Domingo XXXII del Tiempo Ordinario – Ciclo B
Se cuenta de aquel campesino que caminando por cierta vereda con su saco de grano al hombro vio cómo la carroza real se detenía a su lado. Tras abrirse la cortina, el Rey le pidió que compartiera con él el contenido de su saco. Sorprendido por la extraña petición entregó al monarca un grano de trigo. Ambos continuaron su camino. Una vez en casa, aquel hombre, que todavía continuaba dando vueltas a lo que había vivido, vació el saco de trigo. Su sorpresa fue mayúscula al comprobar que, entre todos los granos, uno era de oro… Y se lamentó de no haber compartido más con el Rey.
Me gusta ser observador -que no cotilla-, contemplar la reacción de un niño que apenas camina cuando no puede atrapar una paloma que alza el vuelo, observar las miradas de los enamorados, las prisas de la gente, sus gestos, sus saludos… Se trata de mirar con ojos contemplativos; se aprende de la vida y, sobre todo, de uno mismo. Así, uno se da cuenta, a poco que observe, que la reacción ante un mendigo no suele ser la de detenerse, conversar o interesarse por su problema, sino repetir casi sin mirarle aquello de “no llevo suelto”. ¿Quizás para no decir con claridad “no quiero darte nada”?
Jesús también observaba. Un día tuvo la ocurrencia de sentarse en el templo de Jerusalén frente al arca donde la gente echaba las ofrendas. ¡Buen puesto para observar no tanto el bolsillo cuanto el corazón!, pues “donde está tu tesoro, allí está tu corazón” (Mt 6,21). Allí pudo ver cómo muchos ricos echaban mucho, pero una pobre viuda echó dos pequeñas monedas y, para extrañeza de los discípulos, ésta fue la ofrenda que Jesús vio como más importante, y así lo destacó. Materialmente dio menos que nadie; espiritualmente dio todo lo que tenía, se dio a sí misma: “Ésta, que pasa necesidad, ha echado todo lo que tenía para vivir”. También se nos presenta hoy la generosidad de otra viuda en Sarepta que, ante la palabra del profeta Elías, le preparó un panecillo para comer, aún estando ella en la miseria más absoluta; y experimentó que “ni la orza de harina se vació, ni la alcuza de aceite se agotó”. ¿No estamos viendo en Valencia esta misma actitud en muchos jóvenes y adultos?
Aprendamos de la generosidad de Dios; apropiémonos de los “sentimientos de Cristo” (Flp 2,5) que “se entregó y se hizo pobre para enriquecernos con su pobreza” (2 Cor 8,9). Dar todo lo que se tiene, hasta la propia vida, es el mayor gesto de amor y entrega.

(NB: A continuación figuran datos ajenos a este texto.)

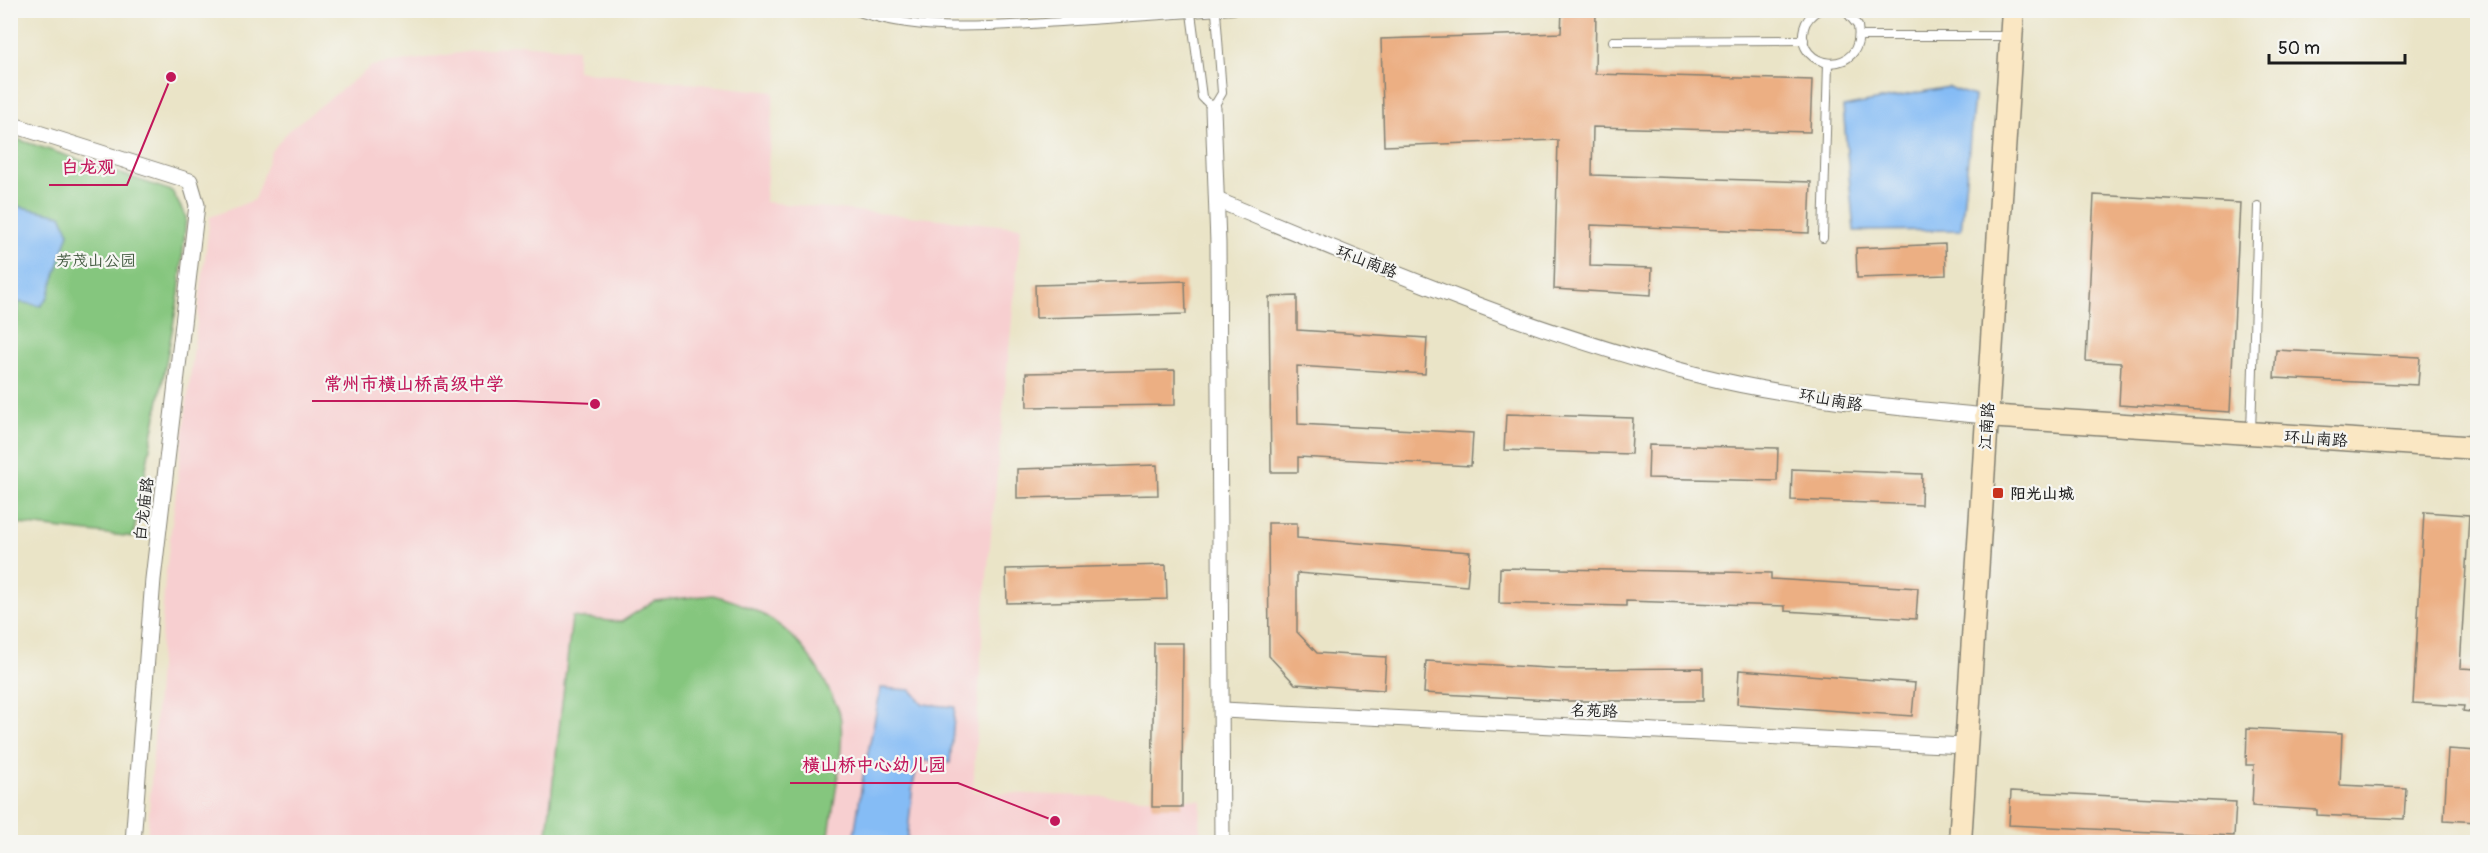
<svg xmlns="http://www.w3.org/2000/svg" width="2488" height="853" font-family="Pangolin,'LXGW WenKai TC',sans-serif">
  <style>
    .built { fill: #f7cfd0 }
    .green { fill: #85c67e; stroke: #50714d; stroke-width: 1.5 }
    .water { fill: #85bcf5; stroke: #506c88; stroke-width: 1.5 }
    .building { fill: #ecaf83 }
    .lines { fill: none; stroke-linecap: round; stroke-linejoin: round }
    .lane-casing { stroke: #838072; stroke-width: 10 }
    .street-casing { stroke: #838072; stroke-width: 17 }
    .secondary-casing { stroke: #838072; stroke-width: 25 }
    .lane { stroke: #fff; stroke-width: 8 }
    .street { stroke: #fff; stroke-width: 15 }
    .secondary { stroke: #fae7c3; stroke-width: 22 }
    .poi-dot { fill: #c8321e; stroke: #f6f6f2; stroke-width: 2 }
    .labels { text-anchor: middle; stroke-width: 4.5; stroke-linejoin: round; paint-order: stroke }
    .park-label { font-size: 16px; fill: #41583e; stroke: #f6f6f2 }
    .street-label { font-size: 16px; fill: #1c1c1c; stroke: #f6f6f2 }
    .poi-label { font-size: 16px; font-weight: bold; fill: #1c1c1c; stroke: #f6f6f2; text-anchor: start }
    .leader { fill: none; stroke: #c2185b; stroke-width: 2 }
    .callout-dot { fill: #c2185b; stroke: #f6f6f2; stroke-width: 2 }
    .callout-label { font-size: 18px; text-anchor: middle; font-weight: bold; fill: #c2185b; stroke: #f6f6f2; stroke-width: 4.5; stroke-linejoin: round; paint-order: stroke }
  </style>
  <rect width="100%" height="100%" fill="#f6f6f2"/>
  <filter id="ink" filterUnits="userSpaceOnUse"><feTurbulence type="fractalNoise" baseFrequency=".0167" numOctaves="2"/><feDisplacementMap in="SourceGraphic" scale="12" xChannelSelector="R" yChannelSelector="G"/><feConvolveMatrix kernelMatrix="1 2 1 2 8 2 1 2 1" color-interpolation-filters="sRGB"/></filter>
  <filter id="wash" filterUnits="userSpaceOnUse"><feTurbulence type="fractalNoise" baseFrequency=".008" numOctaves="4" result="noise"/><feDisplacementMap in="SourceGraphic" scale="24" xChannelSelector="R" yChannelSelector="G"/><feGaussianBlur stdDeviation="1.35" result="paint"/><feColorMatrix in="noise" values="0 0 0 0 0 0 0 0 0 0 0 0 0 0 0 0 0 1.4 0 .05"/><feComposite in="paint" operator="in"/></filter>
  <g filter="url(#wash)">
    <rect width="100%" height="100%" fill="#eae4c7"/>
    <path class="built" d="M 520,44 L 577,49 L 577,71 L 774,92 L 765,202 L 1021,227 L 984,607 L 973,792 L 1201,800 L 1200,842 L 907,842 L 913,785 L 863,778 L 853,842 L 147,842 L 165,580 L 210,217 L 254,200 L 271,152 L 289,130 L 372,66 Z"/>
    <g class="green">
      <path d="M 11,137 L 172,191 L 186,217 L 179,294 L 133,537 L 11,523 Z"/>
      <path d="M 713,595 C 769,609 804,637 829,690 C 832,698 839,707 840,715 C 846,745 832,810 828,842 L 546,842 L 572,617 L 621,622 L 654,601 Z"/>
    </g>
    <g class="water">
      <path d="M 1948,87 L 1974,96 L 1961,230 L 1854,231 L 1843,107 Z"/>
      <path d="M 11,205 L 61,215 L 69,233 L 48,297 L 41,306 L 19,302 L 11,348 Z"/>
      <path d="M 881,688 L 911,690 L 923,704 L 955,707 L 950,763 L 919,760 L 913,784 L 907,842 L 853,842 L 863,777 Z"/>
    </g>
    <g id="blocks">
      <g class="building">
        <path d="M 1562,10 L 1596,10 L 1595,74 L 1812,80 L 1810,132 L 1593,127 L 1592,175 L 1811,182 L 1809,233 L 1591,225 L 1590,266 L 1652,268 L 1651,295 L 1554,289 L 1558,140 L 1384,146 L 1381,39 L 1561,33 Z"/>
        <path d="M 2094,195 L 2240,203 L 2230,412 L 2119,405 L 2121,363 L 2086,361 Z"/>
        <path d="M 1945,244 L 1946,275 L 1857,278 L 1856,248 Z"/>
        <path d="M 1185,281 L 1186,314 L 1036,318 L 1035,285 Z"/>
        <path d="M 1297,296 L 1297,330 L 1427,338 L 1425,374 L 1297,366 L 1298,424 L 1473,433 L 1471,466 L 1298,457 L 1298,472 L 1271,472 L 1269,297 Z"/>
        <path d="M 2276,350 L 2420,357 L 2418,385 L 2274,378 Z"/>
        <path d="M 1175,370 L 1175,405 L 1027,407 L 1026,373 Z"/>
        <path d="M 1506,414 L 1633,418 L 1631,454 L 1504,450 Z"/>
        <path d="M 1649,445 L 1778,448 L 1777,481 L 1648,478 Z"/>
        <path d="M 1157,465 L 1158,495 L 1017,498 L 1017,469 Z"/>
        <path d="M 1792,469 L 1922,474 L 1921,505 L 1791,500 Z"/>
        <path d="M 2424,512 L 2469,515 L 2460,668 L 2478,669 L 2478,713 L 2463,711 L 2464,706 L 2413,703 Z"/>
        <path d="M 1268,523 L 1297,523 L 1297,538 L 1470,552 L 1467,586 L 1297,573 L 1297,632 L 1317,653 L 1386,657 L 1384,690 L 1295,684 L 1269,656 Z"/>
        <path d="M 1166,565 L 1167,599 L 1007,603 L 1006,569 Z"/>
        <path d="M 1500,568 L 1771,573 L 1771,579 L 1918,588 L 1916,619 L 1785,611 L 1785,606 L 1626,601 L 1626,606 L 1499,603 Z"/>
        <path d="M 1154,643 L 1183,643 L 1182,807 L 1152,807 Z"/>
        <path d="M 1426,661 L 1566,669 L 1703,668 L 1703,701 L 1569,701 L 1424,693 Z"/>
        <path d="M 1739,670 L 1915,683 L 1912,716 L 1737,704 Z"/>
        <path d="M 2247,728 L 2342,733 L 2340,785 L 2406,788 L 2404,819 L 2317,815 L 2317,810 L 2252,806 L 2254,765 L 2246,765 Z"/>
        <path d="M 2448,749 L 2478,751 L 2478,822 L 2444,820 Z"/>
        <path d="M 2011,791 L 2236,802 L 2234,836 L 2009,825 Z"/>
      </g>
    </g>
  </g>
  <g filter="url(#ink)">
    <use href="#blocks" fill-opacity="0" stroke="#838072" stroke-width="1.5"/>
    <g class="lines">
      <g class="lane-casing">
        <g id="lane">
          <path d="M 853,10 C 920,34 991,26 1061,22 C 1119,18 1176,14 1234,10"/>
          <path d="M 1819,10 C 1812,14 1806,20 1804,28 C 1793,70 1866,79 1858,26 L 1845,10"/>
          <path d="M 1191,13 L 1202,97 L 1213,108 L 1222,93 L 1216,12"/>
          <path d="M 1860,36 L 2008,36"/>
          <path d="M 1613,41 L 1804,40"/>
          <path d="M 1823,238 L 1828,63"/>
          <path d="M 2251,432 L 2258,206"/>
        </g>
      </g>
      <g class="street-casing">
        <g id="street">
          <path d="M 1213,108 L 1218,243 L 1222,842"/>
          <path d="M 10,124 L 190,181 L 197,205 L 153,579 L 133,842"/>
          <path d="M 1217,200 C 1373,265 1530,332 1694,374 C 1789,398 1889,407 1986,416"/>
          <path d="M 1223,710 L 1965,746"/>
        </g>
      </g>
      <g class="secondary-casing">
        <g id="secondary">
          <path d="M 1986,416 L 2478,448"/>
          <path d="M 1960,842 L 2013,10"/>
        </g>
      </g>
      <use href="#lane" class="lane"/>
      <use href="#street" class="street"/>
      <use href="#secondary" class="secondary"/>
    </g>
  </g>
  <rect class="poi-dot" x="1992" y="487" width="12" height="12" rx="3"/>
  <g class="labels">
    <g class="park-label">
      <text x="96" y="266">芳茂山公园</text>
    </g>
    <g class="street-label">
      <text transform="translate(1367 261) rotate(21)" y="6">环山南路</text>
      <text transform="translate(1831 399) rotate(10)" y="6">环山南路</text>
      <text transform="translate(1986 426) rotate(-86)" y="6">江南路</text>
      <text transform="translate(2316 438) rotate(4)" y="6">环山南路</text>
      <text transform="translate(143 509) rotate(-83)" y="6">白龙庙路</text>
      <text transform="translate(1594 710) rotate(2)" y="6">名苑路</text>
    </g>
    <g class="poi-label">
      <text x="2010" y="499">阳光山城</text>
    </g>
  </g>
  <path class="leader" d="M171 77L127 185H49M595 404L516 401H312M1055 821L958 783H790"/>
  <g class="callout-dot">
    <circle cx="171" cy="77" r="6"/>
    <circle cx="595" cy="404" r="6"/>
    <circle cx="1055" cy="821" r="6"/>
  </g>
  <g class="callout-label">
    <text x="88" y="173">白龙观</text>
    <text x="414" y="390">常州市横山桥高级中学</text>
    <text x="874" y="771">横山桥中心幼儿园</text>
  </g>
  <rect width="2488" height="853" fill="none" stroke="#f6f6f2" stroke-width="36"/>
  <path d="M2269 54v9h136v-9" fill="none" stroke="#1c1c1c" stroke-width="3"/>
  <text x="2278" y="54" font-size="18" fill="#1c1c1c" stroke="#f6f6f2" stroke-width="4.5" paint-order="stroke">50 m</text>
</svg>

Estamos invitados a hacer como Jesús: poner nuestras vidas al servicio de los demás. Y uno da, y se da, cuando ha descubierto que la vida está en entregarla.
En las fiestas de los pueblos suele haber “Gigantes y Cabezudos”, que divierten a pequeños y grandes; pero ¿sabes un secreto?: “están huecos”. Dentro van unos fatigados y sudorosos hombrecillos; no son altaneros, hacen su misión y se van. Pero también hay muchos -espero que no quieras emularlos- que van por la vida presumiendo de coronas, honores y apariencias, y exigen reconocimientos y homenajes. Creen que la vida les va en ser “valorados”, y que sean “conocidos sus méritos y donaciones”.
Las dos viudas de hoy, y la actitud de Jesús, sugieren una cosa bien distinta. Hoy es el Día de la Iglesia Diocesana: vivamos nuestro “ser Iglesia” con esta mirada nueva.